Handling a Missing Person’s Estate – How Can a Probate Attorney in Miami Help?
Losing a loved one is always an emotional upheaval. However, this often pales in insignificance when compared with the distress facing someone whose loved one goes missing. Never being able to recover a body can make it difficult to mourn the loss. Not having a body to cremate or bury can leave a family facing uncertainty. Worrying about what happened to their parent, child or sibling can make it difficult for families to move on.
However, the law in Florida has rules that enable family members to complete their mourning process. The family can declare the person who is missing dead and, then, move on. However, one issue the family must deal with is the distribution of the missing person’s estate.
Can a probate attorney in Miami probate the estate of a missing person? Here, we take a look at the course of action that a family must take.
A Declaration of Fictitious Death
It is possible for a probate attorney to probate a missing person’s estate. However, first, someone needs to declare him or her fictitiously dead. Florida statute 732.103(3) outlines this. Courts can presume someone dead if the person has been absent from his or her domicile for five years. This assumes his or her absence cannot be satisfactorily explained after an inquiry and diligent search.
Once the five-year continuous period has elapsed, the court presumes the person’s death has occurred. Presumed deaths may occur in several cases. For example, if someone has drowned and his or her body was never found. Or, perhaps, someone left his or her house and never returned.
Sometimes, there could be a declaration of death for a missing person before the five years have elapsed. This may take place in a case where the person found himself or herself in a life-threatening situation. Some possible circumstances include a plane crash or if the person who is missing left home in a suicidal state. In cases like this, the court presumes the missing person dead from the date on which the dangerous circumstance occurred.
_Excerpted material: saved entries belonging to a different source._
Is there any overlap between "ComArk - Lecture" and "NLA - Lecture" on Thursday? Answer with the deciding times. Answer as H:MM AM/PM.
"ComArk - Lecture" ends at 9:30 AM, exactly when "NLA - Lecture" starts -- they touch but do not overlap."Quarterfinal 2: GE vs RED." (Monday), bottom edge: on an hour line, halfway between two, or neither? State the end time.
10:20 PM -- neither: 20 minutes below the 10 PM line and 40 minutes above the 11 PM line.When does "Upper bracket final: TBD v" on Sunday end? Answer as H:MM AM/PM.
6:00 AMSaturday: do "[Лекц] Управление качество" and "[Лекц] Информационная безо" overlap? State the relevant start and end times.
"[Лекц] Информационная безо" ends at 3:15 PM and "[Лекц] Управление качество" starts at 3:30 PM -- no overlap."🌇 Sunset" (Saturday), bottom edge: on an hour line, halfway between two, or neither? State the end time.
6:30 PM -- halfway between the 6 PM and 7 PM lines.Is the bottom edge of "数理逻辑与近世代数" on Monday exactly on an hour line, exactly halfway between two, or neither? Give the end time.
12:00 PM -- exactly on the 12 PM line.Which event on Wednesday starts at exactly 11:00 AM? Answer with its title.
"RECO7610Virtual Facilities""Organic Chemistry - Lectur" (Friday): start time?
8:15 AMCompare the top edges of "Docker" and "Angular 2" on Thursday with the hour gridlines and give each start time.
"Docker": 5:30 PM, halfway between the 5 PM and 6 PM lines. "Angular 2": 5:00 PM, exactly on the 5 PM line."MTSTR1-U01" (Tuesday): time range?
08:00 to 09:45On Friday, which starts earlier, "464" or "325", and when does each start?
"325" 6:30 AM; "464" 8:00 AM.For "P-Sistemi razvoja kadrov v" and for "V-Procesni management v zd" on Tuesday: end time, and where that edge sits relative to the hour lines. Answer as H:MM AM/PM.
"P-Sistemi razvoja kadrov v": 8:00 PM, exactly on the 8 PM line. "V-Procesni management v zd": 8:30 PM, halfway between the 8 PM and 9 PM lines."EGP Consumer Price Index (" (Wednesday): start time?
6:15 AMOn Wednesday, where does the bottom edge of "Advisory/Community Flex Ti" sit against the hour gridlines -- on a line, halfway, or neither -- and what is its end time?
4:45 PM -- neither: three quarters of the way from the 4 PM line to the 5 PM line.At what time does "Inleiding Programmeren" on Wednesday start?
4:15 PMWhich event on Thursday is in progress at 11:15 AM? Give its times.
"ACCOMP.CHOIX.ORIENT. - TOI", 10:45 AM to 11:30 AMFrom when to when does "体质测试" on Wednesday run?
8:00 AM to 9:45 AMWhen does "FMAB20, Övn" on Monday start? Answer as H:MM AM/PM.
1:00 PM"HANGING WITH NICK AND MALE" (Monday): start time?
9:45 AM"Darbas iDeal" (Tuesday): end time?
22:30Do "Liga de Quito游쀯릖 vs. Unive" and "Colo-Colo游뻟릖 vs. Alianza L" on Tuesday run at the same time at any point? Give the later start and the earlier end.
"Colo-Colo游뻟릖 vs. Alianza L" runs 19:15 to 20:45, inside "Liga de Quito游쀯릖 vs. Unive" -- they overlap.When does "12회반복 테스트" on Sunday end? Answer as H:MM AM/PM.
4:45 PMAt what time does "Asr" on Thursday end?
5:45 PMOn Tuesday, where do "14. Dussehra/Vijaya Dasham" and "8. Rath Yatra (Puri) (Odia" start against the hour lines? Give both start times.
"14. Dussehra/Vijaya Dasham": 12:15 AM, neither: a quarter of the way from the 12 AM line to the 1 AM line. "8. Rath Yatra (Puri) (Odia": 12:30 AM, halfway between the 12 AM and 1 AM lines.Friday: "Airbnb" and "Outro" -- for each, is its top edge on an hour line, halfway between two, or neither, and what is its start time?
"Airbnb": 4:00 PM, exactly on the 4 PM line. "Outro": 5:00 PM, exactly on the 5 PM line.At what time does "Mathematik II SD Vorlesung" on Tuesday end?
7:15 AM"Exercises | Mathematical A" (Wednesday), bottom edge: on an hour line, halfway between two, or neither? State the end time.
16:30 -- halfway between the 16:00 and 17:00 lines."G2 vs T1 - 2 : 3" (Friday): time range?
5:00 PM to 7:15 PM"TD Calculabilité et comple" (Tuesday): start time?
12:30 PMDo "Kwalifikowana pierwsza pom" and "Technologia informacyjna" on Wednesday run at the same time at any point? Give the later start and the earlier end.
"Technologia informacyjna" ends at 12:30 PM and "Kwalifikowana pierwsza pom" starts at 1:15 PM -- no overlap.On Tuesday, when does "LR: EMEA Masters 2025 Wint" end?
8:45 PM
How Is A Death Certificate Obtained?
A family must file a petition to obtain a presumptive death certificate for the missing person. The family must file the petition with the county court where the person maintained his or her home. It can also file with any county if the person didn’t live in Florida when he or she went missing. The court must then establish the missing person’s death. It achieves this via circumstantial or direct evidence. Evidentiary hearings will consider this evidence on a case-by-case basis.
Once the relevant county probate court has declared the missing person dead, it issues an order. The Florida Department of Health will then file a presumptive death certificate. This allows the probate proceeding to begin. Anyone with an interest in the missing person’s estate can petition for the right to administer it. However, there is no appointment of personal representatives until the court determines the missing person is dead.
Seeking Help from A Probate Lawyer in Miami
Everyone hopes they will never find themselves in a situation where a loved one goes missing. However, in the event that such a tragedy takes place, it is vital to seek help from a Miami probate attorney. Although it is a difficult and distressing time, a qualified probate attorney will be able to offer expert advice. He or she will also be able to put the process in place to begin administering the missing person’s estate. As a result, the family will eventually be able to move on and mourn their lost loved one.